◆ INSTRUCTION
Restate exactly the lines of the entries below, beginning with the first and ending with the line that holds "- Apply TypeScript". Pictures are not copied.

◆ SOURCE RECORDS

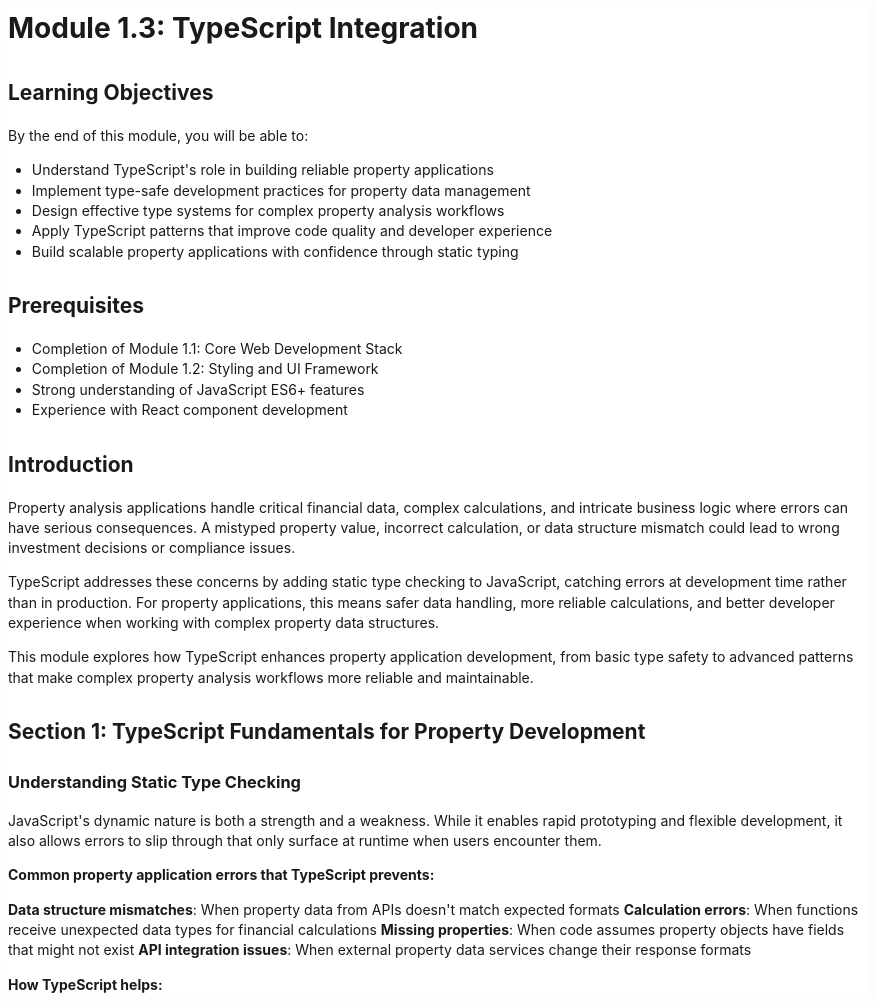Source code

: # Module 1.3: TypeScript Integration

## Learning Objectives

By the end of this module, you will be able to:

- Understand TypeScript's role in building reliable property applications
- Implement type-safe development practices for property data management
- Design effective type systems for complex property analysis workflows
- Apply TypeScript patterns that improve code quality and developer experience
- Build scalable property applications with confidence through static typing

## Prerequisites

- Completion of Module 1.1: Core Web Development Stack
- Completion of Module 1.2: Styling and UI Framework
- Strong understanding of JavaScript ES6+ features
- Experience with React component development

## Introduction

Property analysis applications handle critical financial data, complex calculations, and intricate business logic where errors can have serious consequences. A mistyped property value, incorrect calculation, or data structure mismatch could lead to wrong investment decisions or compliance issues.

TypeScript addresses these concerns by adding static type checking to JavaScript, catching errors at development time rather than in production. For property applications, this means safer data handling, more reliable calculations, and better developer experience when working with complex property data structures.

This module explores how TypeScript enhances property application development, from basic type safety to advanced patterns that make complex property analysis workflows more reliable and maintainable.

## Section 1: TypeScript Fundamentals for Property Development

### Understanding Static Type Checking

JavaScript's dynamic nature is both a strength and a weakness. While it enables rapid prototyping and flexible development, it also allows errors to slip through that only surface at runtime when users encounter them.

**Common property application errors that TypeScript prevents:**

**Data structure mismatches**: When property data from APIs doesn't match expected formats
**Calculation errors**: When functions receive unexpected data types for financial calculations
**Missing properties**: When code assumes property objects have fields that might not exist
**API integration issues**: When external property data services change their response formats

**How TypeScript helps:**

◆ ANSWER BOX
Source code

: # Module 1.3: TypeScript Integration

## Learning Objectives

By the end of this module, you will be able to:

- Understand TypeScript's role in building reliable property applications
- Implement type-safe development practices for property data management
- Design effective type systems for complex property analysis workflows
- Apply TypeScript patterns that improve code quality and developer experience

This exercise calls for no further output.